Welche Folgen hat die Sucht für das Leben der Betroffenen?

Kirchner: Es heißt, auf jeden Süchtigen kommen drei Betroffene. Schließlich leidet auch die Familie darunter, wenn wegen des verspielten Geldes zum Beispiel die Stromrechnung nicht mehr bezahlt wird. Manche Spielsüchtige werden sogar straffällig, zum Beispiel in dem sie bei ihrem Chef in die Kasse greifen. Wir haben auch schon erlebt, dass Abhängige die Winterräder ihres Vaters oder Schmuck der Mutter verkauft haben, um wieder an Geld zu kommen. Der Leidensdruck ist bei den Betroffenen so hoch, dass vielfach eine erhöhte Selbstmordgefahr besteht.
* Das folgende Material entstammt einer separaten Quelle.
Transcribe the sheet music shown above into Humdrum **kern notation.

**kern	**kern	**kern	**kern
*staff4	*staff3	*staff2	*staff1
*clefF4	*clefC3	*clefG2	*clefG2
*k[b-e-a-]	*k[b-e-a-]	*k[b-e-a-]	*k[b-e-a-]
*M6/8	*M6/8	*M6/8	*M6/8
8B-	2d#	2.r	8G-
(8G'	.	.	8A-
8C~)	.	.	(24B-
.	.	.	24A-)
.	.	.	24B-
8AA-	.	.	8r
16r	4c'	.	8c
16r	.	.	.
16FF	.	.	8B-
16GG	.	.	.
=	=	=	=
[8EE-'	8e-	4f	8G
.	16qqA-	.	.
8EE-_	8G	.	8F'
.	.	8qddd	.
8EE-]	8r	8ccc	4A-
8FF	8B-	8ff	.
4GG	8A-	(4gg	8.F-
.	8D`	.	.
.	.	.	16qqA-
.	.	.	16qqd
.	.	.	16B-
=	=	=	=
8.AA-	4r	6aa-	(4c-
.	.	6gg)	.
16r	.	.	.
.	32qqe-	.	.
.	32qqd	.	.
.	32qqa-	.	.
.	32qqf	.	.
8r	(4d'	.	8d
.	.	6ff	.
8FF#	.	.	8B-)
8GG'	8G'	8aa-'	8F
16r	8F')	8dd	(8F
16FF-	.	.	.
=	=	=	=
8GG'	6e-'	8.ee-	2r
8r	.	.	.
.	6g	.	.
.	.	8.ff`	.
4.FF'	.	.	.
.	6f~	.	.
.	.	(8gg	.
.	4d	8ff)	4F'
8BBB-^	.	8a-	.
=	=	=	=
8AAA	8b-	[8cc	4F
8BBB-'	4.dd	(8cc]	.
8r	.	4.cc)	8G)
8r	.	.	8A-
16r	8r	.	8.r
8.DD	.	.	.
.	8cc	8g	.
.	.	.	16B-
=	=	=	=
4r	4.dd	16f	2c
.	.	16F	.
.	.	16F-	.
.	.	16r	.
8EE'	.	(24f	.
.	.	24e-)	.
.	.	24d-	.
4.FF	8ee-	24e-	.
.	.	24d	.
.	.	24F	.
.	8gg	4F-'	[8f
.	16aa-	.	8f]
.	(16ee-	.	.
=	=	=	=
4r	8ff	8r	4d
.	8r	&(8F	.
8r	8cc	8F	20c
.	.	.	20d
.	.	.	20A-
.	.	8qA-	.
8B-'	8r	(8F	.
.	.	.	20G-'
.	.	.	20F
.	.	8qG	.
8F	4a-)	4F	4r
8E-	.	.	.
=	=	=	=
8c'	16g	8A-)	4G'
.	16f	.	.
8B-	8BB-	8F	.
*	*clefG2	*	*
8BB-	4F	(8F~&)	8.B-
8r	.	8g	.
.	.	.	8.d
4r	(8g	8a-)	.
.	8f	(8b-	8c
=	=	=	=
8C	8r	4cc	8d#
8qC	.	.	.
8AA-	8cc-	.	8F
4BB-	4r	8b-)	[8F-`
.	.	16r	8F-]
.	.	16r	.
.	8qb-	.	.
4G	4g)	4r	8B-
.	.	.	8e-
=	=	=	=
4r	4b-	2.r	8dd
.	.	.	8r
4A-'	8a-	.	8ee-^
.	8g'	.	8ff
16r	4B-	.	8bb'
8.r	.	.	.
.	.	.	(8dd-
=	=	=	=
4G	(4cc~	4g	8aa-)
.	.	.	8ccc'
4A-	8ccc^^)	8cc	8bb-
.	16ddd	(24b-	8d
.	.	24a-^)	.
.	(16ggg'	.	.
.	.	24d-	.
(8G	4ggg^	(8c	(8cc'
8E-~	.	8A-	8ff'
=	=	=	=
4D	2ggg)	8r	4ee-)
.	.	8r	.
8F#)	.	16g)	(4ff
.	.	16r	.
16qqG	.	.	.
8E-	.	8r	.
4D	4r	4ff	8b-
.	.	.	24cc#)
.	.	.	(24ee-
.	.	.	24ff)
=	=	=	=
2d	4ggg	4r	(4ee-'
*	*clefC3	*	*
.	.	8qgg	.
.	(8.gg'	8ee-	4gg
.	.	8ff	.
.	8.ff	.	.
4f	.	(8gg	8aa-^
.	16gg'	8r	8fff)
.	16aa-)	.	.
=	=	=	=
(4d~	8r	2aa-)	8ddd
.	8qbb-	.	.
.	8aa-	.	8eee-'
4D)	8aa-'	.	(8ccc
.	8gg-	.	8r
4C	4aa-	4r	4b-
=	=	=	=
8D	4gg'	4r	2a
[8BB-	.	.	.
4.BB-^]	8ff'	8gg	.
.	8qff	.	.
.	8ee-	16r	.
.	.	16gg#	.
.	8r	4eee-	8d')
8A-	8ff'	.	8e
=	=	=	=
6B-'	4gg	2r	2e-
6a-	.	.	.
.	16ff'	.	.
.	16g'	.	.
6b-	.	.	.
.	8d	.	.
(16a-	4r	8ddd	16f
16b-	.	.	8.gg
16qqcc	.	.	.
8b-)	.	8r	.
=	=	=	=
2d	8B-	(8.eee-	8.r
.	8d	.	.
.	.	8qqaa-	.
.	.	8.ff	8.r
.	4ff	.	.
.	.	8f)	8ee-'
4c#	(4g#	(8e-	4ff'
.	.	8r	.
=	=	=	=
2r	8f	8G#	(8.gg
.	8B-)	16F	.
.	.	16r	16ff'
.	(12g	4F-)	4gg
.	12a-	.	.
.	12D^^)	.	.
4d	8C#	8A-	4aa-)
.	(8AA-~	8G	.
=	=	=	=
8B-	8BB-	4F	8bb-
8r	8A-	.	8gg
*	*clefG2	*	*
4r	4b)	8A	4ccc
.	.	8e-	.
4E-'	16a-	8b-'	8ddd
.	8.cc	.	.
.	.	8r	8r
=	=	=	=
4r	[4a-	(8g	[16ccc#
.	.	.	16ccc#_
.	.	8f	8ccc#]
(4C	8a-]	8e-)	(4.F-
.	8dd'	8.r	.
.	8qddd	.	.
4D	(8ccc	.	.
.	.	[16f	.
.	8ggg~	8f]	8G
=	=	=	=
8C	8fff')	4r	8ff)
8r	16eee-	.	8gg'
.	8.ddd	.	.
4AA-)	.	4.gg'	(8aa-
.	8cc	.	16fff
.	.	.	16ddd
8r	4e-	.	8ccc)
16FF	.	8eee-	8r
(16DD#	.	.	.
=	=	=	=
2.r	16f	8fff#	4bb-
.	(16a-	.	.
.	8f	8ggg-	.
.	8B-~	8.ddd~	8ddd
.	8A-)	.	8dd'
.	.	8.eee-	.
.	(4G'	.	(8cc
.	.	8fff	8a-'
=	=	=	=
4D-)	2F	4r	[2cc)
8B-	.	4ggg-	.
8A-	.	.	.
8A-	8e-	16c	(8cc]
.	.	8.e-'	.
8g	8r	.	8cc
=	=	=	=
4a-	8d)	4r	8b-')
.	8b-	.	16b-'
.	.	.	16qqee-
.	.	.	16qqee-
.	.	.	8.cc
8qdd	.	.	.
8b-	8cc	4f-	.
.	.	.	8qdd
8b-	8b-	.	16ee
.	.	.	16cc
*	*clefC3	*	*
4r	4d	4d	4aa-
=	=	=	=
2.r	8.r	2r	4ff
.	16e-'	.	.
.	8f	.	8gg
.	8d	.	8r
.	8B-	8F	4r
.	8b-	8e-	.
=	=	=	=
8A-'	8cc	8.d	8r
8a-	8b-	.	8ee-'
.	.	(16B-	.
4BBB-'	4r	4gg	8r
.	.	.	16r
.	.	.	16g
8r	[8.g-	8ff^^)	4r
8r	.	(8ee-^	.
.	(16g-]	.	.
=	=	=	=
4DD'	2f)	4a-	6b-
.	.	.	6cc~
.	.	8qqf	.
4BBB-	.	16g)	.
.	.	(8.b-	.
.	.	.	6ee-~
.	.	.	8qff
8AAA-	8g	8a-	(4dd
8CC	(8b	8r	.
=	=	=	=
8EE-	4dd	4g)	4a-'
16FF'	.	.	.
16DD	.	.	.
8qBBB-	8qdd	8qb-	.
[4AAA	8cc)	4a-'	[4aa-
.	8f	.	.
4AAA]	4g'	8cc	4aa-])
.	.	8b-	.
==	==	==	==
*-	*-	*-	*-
 Gabriele Kirchner beschäftigt sich mit Spielsucht.

Gabriele Kirchner beschäftigt sich mit Spielsucht.

Foto: mak (Archiv)

Wie rutschen die Spieler in die Abhängigkeit ab?

Kirchner: Nahezu 100 Prozent der Süchtigen haben beim ersten Mal am Spielautomaten gewonnen. Das ist im Grunde das Schlimmste, was ihnen passieren kann. Junge Menschen gehen anfangs in Gruppen in die Spielhallen. Dort wird man umsorgt, zum Beispiel mit kostenlosem Kaffee, so dass die Gäste die Einrichtung nach und nach als einen Rückzugsort wahrnehmen und sich isolieren. Eine Rückkehr zum kontrollierten Spielen ist bei einem Abhängigen später nicht mehr möglich. Inzwischen sind auch Frauen eine wachsende Zielgruppe: Die Automaten sind oft auch in familienfreundlichen Freizeitzentren, zum Beispiel mit Bowlingbahn, zu finden.

Wie lässt sich der Schaden durch die Spielsucht in Solingen beziffern?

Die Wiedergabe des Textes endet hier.